[Saved entries]
'''

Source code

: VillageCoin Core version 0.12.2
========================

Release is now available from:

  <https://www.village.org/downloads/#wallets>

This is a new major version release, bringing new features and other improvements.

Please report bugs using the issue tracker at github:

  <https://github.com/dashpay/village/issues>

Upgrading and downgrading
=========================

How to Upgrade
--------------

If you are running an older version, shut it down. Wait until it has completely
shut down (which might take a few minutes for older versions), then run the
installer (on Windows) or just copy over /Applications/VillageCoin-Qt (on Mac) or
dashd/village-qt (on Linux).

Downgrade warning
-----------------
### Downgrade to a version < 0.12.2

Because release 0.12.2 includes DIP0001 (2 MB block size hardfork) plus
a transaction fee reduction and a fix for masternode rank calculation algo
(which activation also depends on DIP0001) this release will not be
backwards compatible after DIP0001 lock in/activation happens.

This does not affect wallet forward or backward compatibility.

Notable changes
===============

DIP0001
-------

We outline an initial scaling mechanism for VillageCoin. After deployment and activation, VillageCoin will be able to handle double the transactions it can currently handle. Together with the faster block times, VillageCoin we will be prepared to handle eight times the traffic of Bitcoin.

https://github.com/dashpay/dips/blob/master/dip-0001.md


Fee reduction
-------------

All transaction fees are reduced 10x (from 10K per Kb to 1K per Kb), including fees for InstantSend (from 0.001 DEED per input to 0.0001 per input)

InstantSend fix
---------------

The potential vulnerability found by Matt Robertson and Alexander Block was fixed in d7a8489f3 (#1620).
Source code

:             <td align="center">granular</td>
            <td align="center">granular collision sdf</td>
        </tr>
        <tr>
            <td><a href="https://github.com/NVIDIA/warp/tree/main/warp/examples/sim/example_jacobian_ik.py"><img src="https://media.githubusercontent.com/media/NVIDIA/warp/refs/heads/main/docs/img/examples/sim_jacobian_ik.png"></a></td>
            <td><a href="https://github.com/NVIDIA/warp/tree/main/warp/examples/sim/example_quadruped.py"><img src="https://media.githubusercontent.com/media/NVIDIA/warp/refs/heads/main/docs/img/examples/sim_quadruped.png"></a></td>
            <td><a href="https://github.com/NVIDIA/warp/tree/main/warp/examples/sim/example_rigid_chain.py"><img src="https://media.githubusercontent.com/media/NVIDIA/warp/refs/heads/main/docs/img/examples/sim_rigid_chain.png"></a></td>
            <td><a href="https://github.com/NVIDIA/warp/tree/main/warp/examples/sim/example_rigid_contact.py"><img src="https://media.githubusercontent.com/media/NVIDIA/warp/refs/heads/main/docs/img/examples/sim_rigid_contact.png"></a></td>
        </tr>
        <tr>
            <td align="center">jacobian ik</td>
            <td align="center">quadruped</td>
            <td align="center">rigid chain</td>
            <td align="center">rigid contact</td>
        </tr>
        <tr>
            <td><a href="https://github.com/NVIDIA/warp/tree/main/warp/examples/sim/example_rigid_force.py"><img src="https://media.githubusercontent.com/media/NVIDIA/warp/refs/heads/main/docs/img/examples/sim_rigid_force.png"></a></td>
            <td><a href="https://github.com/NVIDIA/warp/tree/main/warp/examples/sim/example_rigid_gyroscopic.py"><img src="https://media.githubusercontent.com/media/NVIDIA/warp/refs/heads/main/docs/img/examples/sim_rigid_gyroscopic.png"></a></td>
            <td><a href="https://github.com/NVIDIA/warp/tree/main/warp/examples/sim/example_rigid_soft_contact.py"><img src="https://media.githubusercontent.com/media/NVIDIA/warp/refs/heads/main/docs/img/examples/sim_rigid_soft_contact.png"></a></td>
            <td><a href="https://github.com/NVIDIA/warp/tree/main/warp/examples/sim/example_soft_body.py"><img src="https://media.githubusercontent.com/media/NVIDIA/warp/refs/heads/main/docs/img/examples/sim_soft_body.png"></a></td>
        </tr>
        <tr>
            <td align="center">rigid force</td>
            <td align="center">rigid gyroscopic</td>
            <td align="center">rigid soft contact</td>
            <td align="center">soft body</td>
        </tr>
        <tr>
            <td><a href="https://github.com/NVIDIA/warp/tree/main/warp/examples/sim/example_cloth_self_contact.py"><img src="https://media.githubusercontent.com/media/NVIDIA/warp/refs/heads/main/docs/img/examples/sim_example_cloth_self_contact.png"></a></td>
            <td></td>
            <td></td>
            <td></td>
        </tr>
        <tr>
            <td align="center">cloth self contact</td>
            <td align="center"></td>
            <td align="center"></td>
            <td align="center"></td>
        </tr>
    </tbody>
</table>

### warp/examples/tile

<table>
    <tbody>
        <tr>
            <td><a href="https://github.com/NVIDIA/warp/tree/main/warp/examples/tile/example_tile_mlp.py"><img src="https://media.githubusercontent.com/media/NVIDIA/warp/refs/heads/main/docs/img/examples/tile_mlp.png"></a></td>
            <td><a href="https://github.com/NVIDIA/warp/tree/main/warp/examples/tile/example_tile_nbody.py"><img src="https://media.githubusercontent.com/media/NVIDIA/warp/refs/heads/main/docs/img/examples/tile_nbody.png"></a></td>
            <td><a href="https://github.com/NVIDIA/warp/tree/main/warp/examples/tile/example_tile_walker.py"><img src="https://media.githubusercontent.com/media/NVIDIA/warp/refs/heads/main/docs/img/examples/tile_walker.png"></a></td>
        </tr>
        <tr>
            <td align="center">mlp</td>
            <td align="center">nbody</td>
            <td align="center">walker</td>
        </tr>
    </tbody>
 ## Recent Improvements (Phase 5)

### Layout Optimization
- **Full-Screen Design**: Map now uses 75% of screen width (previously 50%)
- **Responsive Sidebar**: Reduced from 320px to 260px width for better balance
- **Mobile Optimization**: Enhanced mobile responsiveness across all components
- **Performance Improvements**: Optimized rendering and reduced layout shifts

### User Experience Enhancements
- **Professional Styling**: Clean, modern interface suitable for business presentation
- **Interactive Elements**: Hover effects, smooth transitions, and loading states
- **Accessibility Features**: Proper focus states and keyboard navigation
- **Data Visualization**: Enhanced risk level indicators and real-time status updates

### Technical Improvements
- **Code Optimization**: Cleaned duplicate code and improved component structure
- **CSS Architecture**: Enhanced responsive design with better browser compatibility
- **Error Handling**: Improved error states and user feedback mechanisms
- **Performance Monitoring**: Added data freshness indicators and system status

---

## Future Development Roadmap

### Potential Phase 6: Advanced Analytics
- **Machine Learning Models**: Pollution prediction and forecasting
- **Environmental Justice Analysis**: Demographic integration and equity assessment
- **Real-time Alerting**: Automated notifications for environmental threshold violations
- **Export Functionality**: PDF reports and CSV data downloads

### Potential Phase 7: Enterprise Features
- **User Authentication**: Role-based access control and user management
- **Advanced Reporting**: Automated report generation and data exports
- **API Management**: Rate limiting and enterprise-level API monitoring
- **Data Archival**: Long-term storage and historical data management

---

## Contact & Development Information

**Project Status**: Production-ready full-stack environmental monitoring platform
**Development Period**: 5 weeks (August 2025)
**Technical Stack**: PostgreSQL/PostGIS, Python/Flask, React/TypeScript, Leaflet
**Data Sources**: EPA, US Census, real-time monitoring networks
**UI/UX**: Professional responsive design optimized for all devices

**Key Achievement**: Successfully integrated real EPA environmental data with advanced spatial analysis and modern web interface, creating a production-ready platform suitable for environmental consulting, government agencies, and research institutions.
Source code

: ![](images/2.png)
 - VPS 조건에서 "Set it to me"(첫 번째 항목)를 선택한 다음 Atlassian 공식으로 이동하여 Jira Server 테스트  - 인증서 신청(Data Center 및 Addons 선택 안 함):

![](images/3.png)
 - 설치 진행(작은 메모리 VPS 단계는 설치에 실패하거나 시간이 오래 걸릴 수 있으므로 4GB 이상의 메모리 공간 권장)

'''

→ **Task to carry out**:
Copy each line of the records that has "indicators" in it.

→ **Solved exercise**:
- **Data Visualization**: Enhanced risk level indicators and real-time status updates
- **Performance Monitoring**: Added data freshness indicators and system status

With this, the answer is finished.